In ROI based method FLAIR images, reformatted in axial slices (thickness 4 mm without spacing), were manually segmented using software AW VolumeShare 4 (ADVANTAGE WORKSTATION 4.3, GE Healthcare, Milwaukee) to measure the parenchymal volume and total intracranial volume. Brain parenchymal fraction (BPF) was calculated through the ratio of brain parenchymal to intracranial volume and was considered as an expression of the degree of atrophy, as done in previous studies of volumetric analysis of DM1 patients (Kassubek et al., 2003). Correlations between BPF values and clinical (age, disease duration) and neuropsychological scores were evaluated by using Pearson correlation coefficient, considering p-value statistically significant at p < 0.05.
2.3.1. VBM
The automated analysis of T1 structural data was carried out by FSL-VBM (Douaud et al., 2007), an optimised VBM protocol (Good et al., 2001) carried out with FMRIB software library package (FSL) (Smith et al., 2004). As preprocessing step T1 images were corrected for WM lesions using the lesion filling toolbox available in FSL (Battaglini et al., 2012). Structural images were brain-extracted using BET (Brain Extraction Tool) (Smith, 2002), and then they were automatically segmented into GM, WM and cerebrospinal fluid (CSF) tissue-type by FAST4 tool (Zhang et al., 2001). The GM volume images were aligned to the Montreal Neurological Institute (MNI) 152 standard space (Mazziotta et al., 1995) by the affine registration tool FLIRT (Jenkinson et al., 2002), followed by non-linear registration using FNIRT (Andersson et al., 2007). The registered GM images of an equal number of healthy controls and DM1 patients were averaged and flipped along the x-axis to create a left-right symmetric, study-specific grey matter template. After that all native GM images were non-linearly registered to this study-specific template, modulated and smoothed with an isotropic Gaussian kernel with a sigma of 3 mm.

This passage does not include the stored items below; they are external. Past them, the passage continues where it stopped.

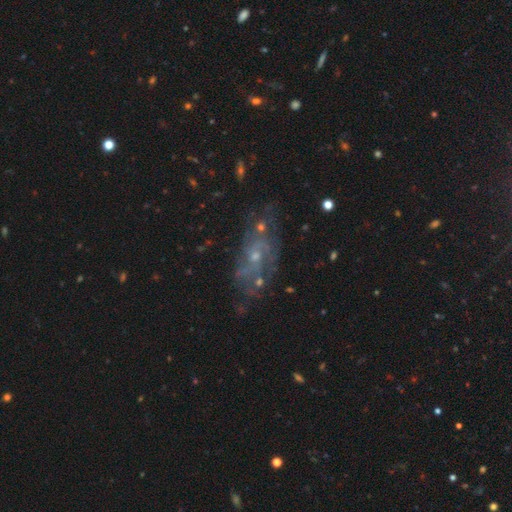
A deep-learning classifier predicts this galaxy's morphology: A featured or disk galaxy (71%) with no bar (72%), spiral arms (73%) and a small central bulge (64%).

Vote fractions:
- Smooth or featured? featured or disk: 71% / smooth: 16% / star or artifact: 13%
- Edge-on disk? no: 92% / yes: 8%
- Bar? no: 72% / weak: 24% / strong: 4%
- Spiral arms? yes: 73% / no: 27%
- Bulge size? small: 64% / moderate: 28% / none: 5% / large: 2% / dominant: 1%
- Merging? none: 57% / minor disturbance: 20% / major disturbance: 14% / merger: 8%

A voxel-wise General Linear Model (GLM) was applied using permutation-based non-parametric testing (5000 permutations), correcting for multiple comparisons across space (p < 0.001) by threshold-free cluster enhancement (TFCE) option (Smith and Nichols, 2009). Since voxel based quantification of atrophy is influenced by aging (Draganski et al., 2011) we inserted age and gender of patients and controls as covariate variables within the GLM matrix.

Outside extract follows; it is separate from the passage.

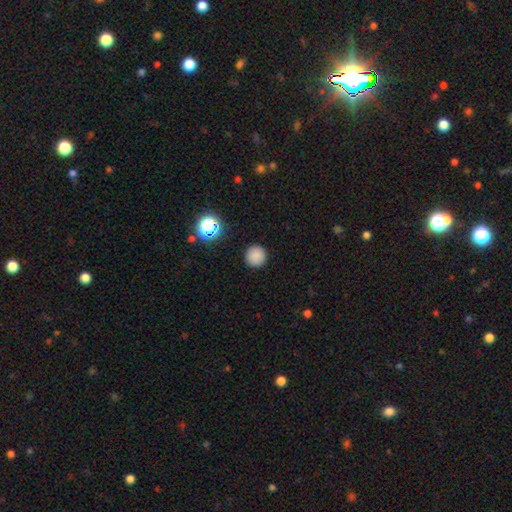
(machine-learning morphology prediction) smooth 84%, star or artifact 12%, featured or disk 4%. Down the decision tree: how rounded — round (96%); merging — none (92%).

In order to establish a possible relationship with VBM changes multiple regression analyses were also performed inserting neuropsychological scores in different GLM design matrix, using age and gender as covariates of no interest (TFCE p < 0.05 corrected for multiple comparisons).
The description of statistical maps obtained from VBM analysis was based on Anatomical Automated Labeling (AAL) Atlas (Tzourio-Mazoyer et al., 2002).
2.4. WM evaluation
Sagittal CUBE T2 FLAIR sequence was also acquired in order to establish recurrence, localization and patterns of distribution of white matter hyperintense lesions in DM1 patients. WM alterations were evaluated with a visual scale according to a modified version of the Fazekas scale (Pantoni et al., 2005) on reformatted FLAIR images. A quantitative measure of the white matter lesions was performed with a ROI based approach by manually contouring the WM lesions. The lesion load (LL%) was calculated through the ratio of lesions volume to brain parenchymal volume and expressed as a percentage. Correlations between lesions indices (Fazekas scale and LL%) and clinical and neuropsychological scores were evaluated by using Spearman and Pearson correlation coefficients, respectively for Fazekas scale and LL%, considering p-value statistically significant at 0.05.
2.4.1. TBSS
DTI sequence was acquired in order to perform tract-based spatial statistical (TBSS) analysis (Smith et al., 2006).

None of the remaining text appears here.